Personal hygiene for body piercers

  • Body piercers must wear a clean gown or apron and single-use gloves during the procedure.
  • Cuts or wounds should be covered with a sealed waterproof bandage.
  • Hands should be washed:
    • before and after attending to a client
    • before and after a procedure
    • after exposure to a body substance
    • after touching a client’s surroundings
    • after the removal of gloves.
  • See Hand Hygiene Australia for additional information on how to wash your hands.

Other requirements

  • The business must be registered with the local council, meet all necessary planning and building standards, and have all necessary approvals before opening.
  • The business should be designed and constructed so that it can be easily and correctly cleaned (see fact sheet Skin penetration business design and construction).

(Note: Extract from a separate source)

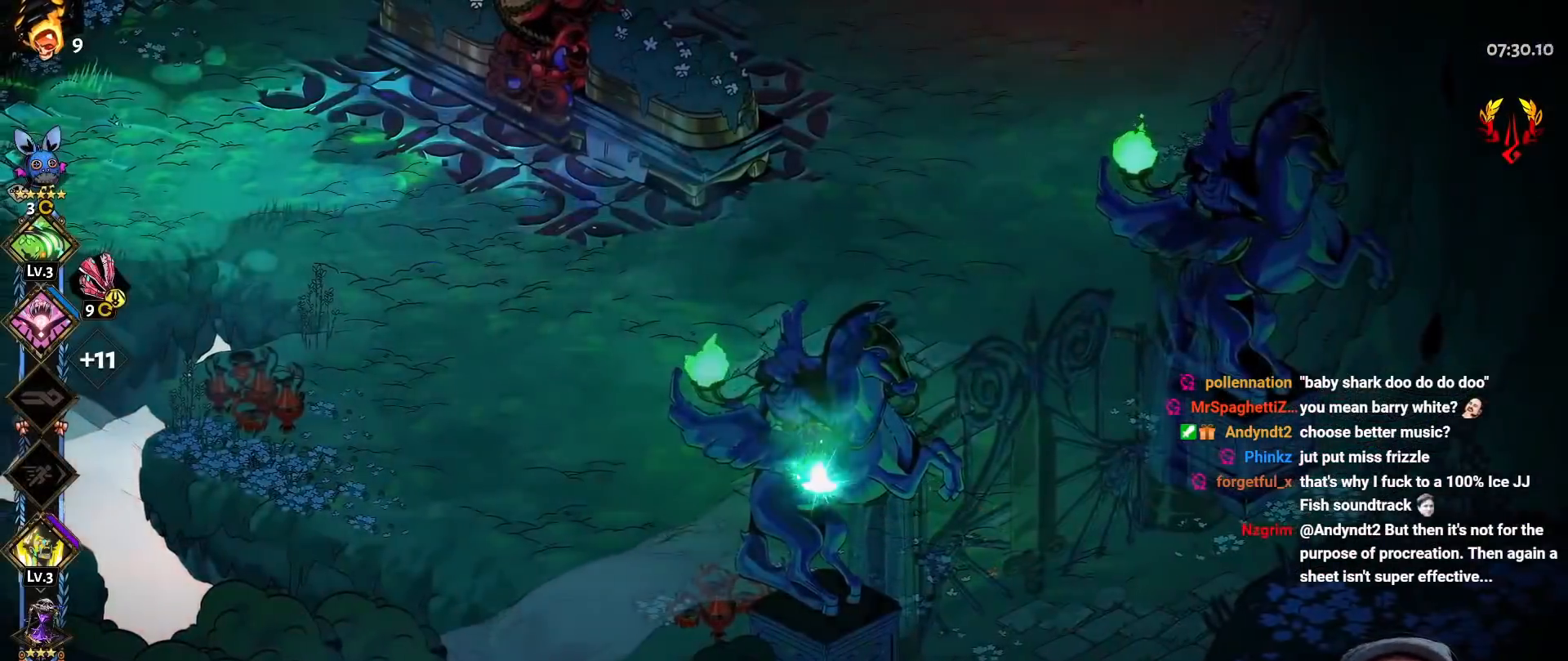
{"dt_ms": 500, "buttons": [], "left_stick": "up", "right_stick": "center", "button_events": [[67, "A", "up"], [150, "A", "down"], [267, "A", "up"], [367, "A", "down"], [467, "A", "up"]]}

Contact the local council to ensure all local rules have been met.
  • Sharps containers must meet:
    • AS/NZS 4261:1994 Reusable containers for the collection of sharp items used in human and animal medical applications, or
    • AS 4031:1992 Non-reusable containers for the collection of sharp medical items used in health care areas.
  • Clinical waste (that is, waste containing any blood or bodily fluids) must be disposed into a clinical waste bin and then collected by a licensed waste contractor.
  • Body piercers cannot, under any circumstances, supply a Schedule 2 product to their clients. Where required or desired, the client can purchase topical anaesthetic medicines (such as Lignocaine 2%, Emla cream and patches, Medijel, and Xylocaine jelly 2%) from a
    pharmacy and bring it to the salon for their personal use only.
  • Schedule 4 prescription only medicines (injectable anaesthetics) can only be supplied and labelled by a medical practitioner and can only be administered by a medical practitioner or a nurse practitioner.
  • Body piercing practitioners need to have a very good understanding and knowledge of body piercing and infection control. First aid knowledge is also recommended.
  • After care instructions should be provided to the client on cleaning the site and jewellery, infections, healing times and any problems they might experience.
  • To minimise the chance of the client having a reaction to the metal in body-piercing jewellery, use jewellery manufactured from surgical stainless steel, titanium, niobium or similar inert metals that have no scratches or irregular surfaces.
  • Body piercing practitioners must comply with the Children and Young Persons (Care and Protection) Act 1998. For additional information please contact Family and Community Services (FACS) your local police or visit NSW legislation.

Fees and penalties

Further action may be taken if a business fails to comply with the Regulation. This may include:

  • An Improvement Notice or Prohibition Order accompanied by an administration fee ranging from $285 to $295.
  • Penalty notices ranging from $110 to $1100 for an individual and $220 to $2200 for a corporation. Maximum penalties are higher for prosecutions and may include a daily penalty.
  • If a Prohibition order is issued, the business must display a copy at or near the entrance to the business where it is clearly visible to customers.
  • Prohibition Order re-inspections attract a fee of $255 per hour with a minimum charge of 30 minutes and a maximum charge of 2 hours.